ASSIGNED TASK
In the material below, reproduce word for word only the lines from the one containing "一旦客户端站由睡眠模式进入工" through the one containing "然而，攻击者可以通过向接入点", with both of those lines included.

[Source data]
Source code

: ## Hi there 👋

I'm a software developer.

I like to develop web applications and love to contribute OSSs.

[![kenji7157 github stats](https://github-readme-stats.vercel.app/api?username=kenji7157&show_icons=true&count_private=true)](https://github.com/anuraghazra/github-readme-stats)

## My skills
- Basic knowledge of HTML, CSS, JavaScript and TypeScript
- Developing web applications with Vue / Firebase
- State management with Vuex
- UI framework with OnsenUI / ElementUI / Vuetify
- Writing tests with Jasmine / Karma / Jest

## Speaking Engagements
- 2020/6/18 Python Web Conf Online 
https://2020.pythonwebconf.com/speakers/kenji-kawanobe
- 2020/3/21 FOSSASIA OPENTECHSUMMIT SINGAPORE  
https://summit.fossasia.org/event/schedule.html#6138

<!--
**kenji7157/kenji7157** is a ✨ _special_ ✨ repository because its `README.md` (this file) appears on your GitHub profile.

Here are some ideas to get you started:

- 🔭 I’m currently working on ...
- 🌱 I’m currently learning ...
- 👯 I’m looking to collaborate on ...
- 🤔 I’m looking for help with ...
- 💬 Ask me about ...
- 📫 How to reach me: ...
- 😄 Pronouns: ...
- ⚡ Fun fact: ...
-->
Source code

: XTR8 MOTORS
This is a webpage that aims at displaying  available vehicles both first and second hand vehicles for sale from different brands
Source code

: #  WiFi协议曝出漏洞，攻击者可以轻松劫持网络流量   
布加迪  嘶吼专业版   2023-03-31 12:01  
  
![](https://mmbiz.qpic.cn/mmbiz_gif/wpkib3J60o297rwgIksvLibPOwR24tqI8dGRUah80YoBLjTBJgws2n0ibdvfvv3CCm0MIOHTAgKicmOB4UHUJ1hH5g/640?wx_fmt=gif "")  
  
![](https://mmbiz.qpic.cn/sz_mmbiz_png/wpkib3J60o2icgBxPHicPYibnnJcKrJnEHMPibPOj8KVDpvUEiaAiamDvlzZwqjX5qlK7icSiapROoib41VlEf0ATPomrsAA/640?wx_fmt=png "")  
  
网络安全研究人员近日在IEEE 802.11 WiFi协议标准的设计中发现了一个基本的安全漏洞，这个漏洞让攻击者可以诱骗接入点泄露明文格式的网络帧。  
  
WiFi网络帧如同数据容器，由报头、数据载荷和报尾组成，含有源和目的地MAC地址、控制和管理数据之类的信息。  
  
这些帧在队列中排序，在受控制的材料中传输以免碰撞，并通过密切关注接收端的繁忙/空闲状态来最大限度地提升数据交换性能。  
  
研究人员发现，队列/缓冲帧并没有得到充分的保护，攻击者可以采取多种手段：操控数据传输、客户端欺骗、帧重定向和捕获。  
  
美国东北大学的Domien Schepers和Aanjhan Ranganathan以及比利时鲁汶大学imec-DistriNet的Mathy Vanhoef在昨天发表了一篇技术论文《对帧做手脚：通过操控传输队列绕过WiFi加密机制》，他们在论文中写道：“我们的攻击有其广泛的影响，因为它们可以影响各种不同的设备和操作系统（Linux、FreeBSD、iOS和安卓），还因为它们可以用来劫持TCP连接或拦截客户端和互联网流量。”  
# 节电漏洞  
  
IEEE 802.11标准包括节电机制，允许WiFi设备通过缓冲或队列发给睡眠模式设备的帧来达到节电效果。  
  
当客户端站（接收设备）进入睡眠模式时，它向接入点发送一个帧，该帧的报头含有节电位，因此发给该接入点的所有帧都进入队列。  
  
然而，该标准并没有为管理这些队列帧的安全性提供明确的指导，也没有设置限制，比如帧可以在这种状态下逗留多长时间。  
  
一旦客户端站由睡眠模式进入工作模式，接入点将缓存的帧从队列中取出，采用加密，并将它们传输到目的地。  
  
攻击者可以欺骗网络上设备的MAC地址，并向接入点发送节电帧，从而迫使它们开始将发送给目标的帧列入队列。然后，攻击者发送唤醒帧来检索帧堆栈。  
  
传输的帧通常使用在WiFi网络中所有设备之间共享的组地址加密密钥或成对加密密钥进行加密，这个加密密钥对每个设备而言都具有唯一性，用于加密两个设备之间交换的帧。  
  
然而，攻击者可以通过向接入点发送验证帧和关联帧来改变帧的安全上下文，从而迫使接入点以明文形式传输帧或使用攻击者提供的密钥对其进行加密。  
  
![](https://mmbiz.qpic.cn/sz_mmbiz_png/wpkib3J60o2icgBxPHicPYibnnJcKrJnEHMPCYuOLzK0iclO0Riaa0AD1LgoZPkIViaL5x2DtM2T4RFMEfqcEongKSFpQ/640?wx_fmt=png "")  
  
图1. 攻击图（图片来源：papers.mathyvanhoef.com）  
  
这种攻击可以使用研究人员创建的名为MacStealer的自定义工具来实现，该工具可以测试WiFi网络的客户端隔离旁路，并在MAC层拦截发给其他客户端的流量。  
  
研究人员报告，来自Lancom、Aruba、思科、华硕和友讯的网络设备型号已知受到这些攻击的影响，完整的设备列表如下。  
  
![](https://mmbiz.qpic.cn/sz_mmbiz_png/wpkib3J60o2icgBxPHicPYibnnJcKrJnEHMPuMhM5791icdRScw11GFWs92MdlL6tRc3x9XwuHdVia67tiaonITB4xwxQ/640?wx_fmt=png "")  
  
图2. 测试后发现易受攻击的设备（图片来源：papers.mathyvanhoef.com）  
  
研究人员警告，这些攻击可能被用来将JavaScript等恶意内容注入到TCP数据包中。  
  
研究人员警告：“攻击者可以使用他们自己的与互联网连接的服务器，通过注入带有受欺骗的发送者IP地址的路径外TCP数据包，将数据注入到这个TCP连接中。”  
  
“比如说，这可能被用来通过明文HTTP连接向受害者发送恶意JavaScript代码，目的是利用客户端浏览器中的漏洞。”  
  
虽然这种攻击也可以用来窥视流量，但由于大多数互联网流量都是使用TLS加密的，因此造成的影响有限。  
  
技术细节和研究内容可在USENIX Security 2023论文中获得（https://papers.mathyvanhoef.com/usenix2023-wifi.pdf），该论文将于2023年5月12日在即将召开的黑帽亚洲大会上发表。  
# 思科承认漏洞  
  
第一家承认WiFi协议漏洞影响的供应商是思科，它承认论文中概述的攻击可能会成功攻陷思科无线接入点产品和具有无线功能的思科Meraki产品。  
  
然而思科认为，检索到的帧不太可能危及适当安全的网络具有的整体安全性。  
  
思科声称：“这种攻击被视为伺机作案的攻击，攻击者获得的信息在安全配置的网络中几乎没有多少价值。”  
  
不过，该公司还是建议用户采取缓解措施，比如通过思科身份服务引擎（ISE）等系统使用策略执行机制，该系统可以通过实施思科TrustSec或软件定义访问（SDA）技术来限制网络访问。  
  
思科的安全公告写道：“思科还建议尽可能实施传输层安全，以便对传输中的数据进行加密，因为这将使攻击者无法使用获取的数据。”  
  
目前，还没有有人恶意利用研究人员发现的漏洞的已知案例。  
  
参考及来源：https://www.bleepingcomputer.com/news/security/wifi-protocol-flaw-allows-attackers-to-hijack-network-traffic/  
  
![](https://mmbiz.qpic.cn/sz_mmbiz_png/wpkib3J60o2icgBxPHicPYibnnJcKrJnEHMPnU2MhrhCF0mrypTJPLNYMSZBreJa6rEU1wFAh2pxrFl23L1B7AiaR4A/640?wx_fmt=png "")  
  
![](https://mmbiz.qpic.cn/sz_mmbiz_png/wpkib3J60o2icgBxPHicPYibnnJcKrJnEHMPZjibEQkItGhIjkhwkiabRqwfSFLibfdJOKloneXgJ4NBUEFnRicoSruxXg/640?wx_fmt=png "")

TASK RESPONSE
一旦客户端站由睡眠模式进入工作模式，接入点将缓存的帧从队列中取出，采用加密，并将它们传输到目的地。  
  
攻击者可以欺骗网络上设备的MAC地址，并向接入点发送节电帧，从而迫使它们开始将发送给目标的帧列入队列。然后，攻击者发送唤醒帧来检索帧堆栈。  
  
传输的帧通常使用在WiFi网络中所有设备之间共享的组地址加密密钥或成对加密密钥进行加密，这个加密密钥对每个设备而言都具有唯一性，用于加密两个设备之间交换的帧。  
  
然而，攻击者可以通过向接入点发送验证帧和关联帧来改变帧的安全上下文，从而迫使接入点以明文形式传输帧或使用攻击者提供的密钥对其进行加密。  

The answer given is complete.